#### [Request]
Rewrite the lines of the records below as a Markdown table with the columns "Row" and "Line." Give each line its own numbered row, skip blank lines, and leave the pictures out.
*** Input records Section Begins ***
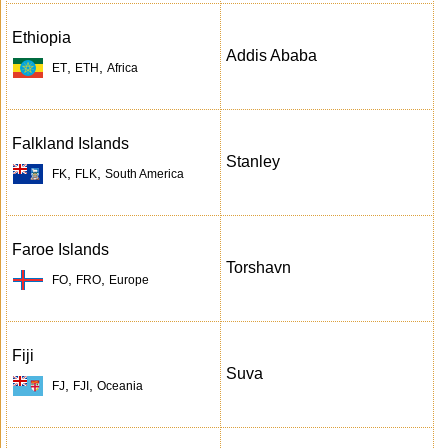
Ethiopia
Addis Ababa
,
,
ET
ETH
Africa
Falkland Islands
Stanley
,
,
FK
FLK
South America
Faroe Islands
Torshavn
,
,
FO
FRO
Europe
Fiji
Suva
,
,
FJ
FJI
Oceania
*** Input records Section Ends ***
#### [Answer to the problem]
| Row | Line |
|---|---|
| 1 | Ethiopia |
| 2 | Addis Ababa |
| 3 | , |
| 4 | , |
| 5 | ET |
| 6 | ETH |
| 7 | Africa |
| 8 | Falkland Islands |
| 9 | Stanley |
| 10 | , |
| 11 | , |
| 12 | FK |
| 13 | FLK |
| 14 | South America |
| 15 | Faroe Islands |
| 16 | Torshavn |
| 17 | , |
| 18 | , |
| 19 | FO |
| 20 | FRO |
| 21 | Europe |
| 22 | Fiji |
| 23 | Suva |
| 24 | , |
| 25 | , |
| 26 | FJ |
| 27 | FJI |
| 28 | Oceania |